Radial velocities of narrow emission line components in the spectra of T Tauri stars

TL;DR

This study investigates the radial velocity variations of narrow emission lines in T Tauri stars, revealing that observed line shifts are due to optical effects rather than actual gas motion, challenging previous assumptions.

Contribution

The paper demonstrates that line shifts in T Tauri stars are caused by optical thickness and Stark effects, not gas inflow, refining the understanding of emission line origins.

Findings

Line shifts are not due to gas inflow or motion.
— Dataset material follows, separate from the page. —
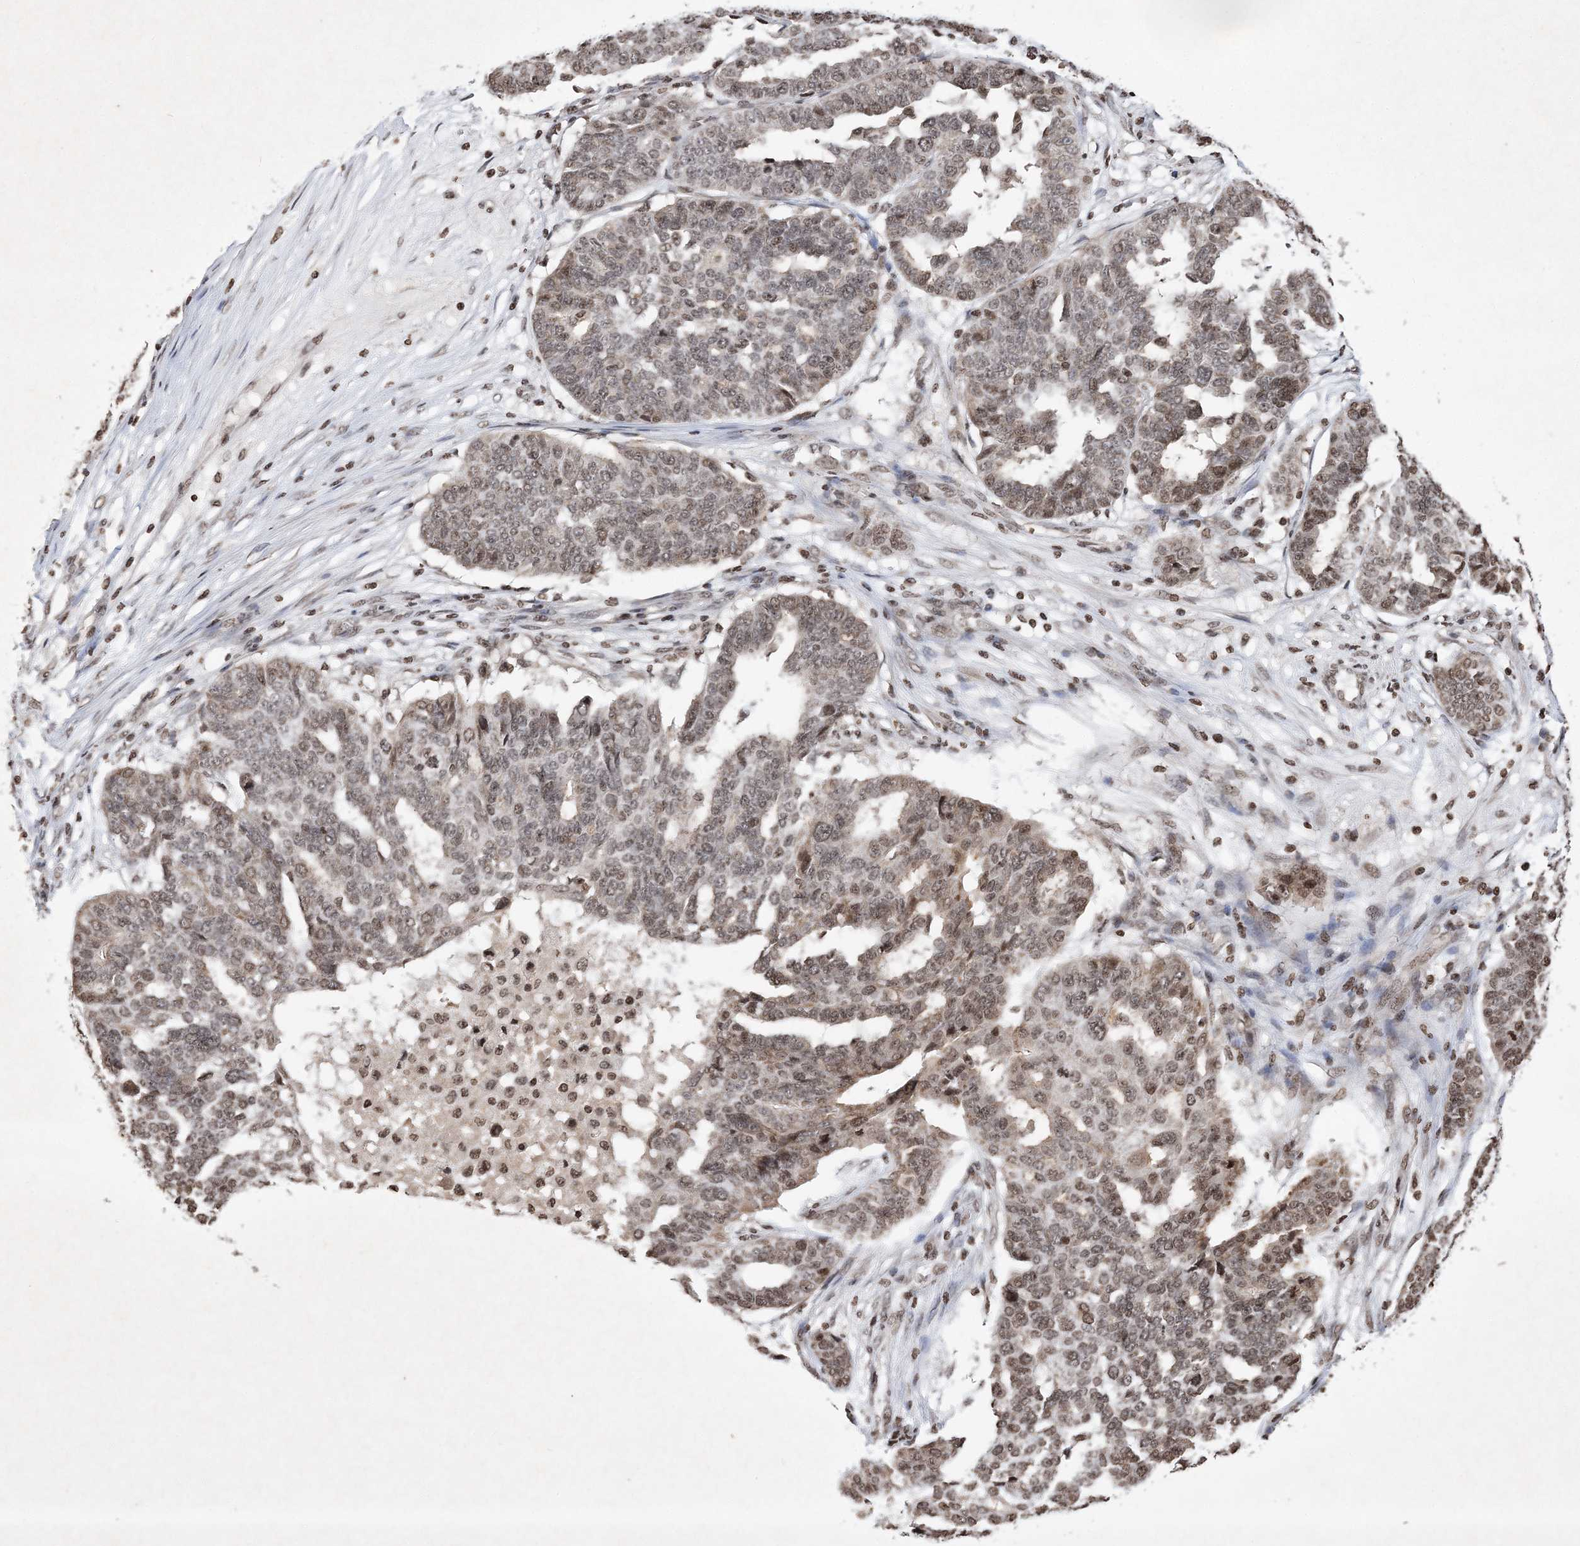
{"staining": {"intensity": "weak", "quantity": ">75%", "location": "nuclear"}, "tissue": "ovarian cancer", "cell_type": "Tumor cells", "image_type": "cancer", "snomed": [{"axis": "morphology", "description": "Cystadenocarcinoma, serous, NOS"}, {"axis": "topography", "description": "Ovary"}], "caption": "This micrograph demonstrates immunohistochemistry staining of human ovarian serous cystadenocarcinoma, with low weak nuclear staining in approximately >75% of tumor cells.", "gene": "NEDD9", "patient": {"sex": "female", "age": 59}}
Radial velocity curves show no phase shifts between lines.

Optical thickness and Stark effect explain line shifts.

Abstract

We studied rotational modulation of the radial velocities of narrow emission lines in four classical T Tauri stars. We found that the previously declared shift of the mean velocity of neutral and ionized helium lines relative to the mean radial velocity of the star is not associated with the inflow of accreted gas into the hotspot, since the radial velocity curves for lines with different velocity shifts should exhibit phase shifts relative to each other, while the observed phase shifts are absent within their uncertainties and do not correspond to the observed line velocity shifts. This means that the line shifts are not caused by the actual gas motion. For neutral helium lines, the shifts can be explained by the large optical thickness of the lines and the Stark effect at plasma parameters expected at the base of the accretion column of T Tauri stars.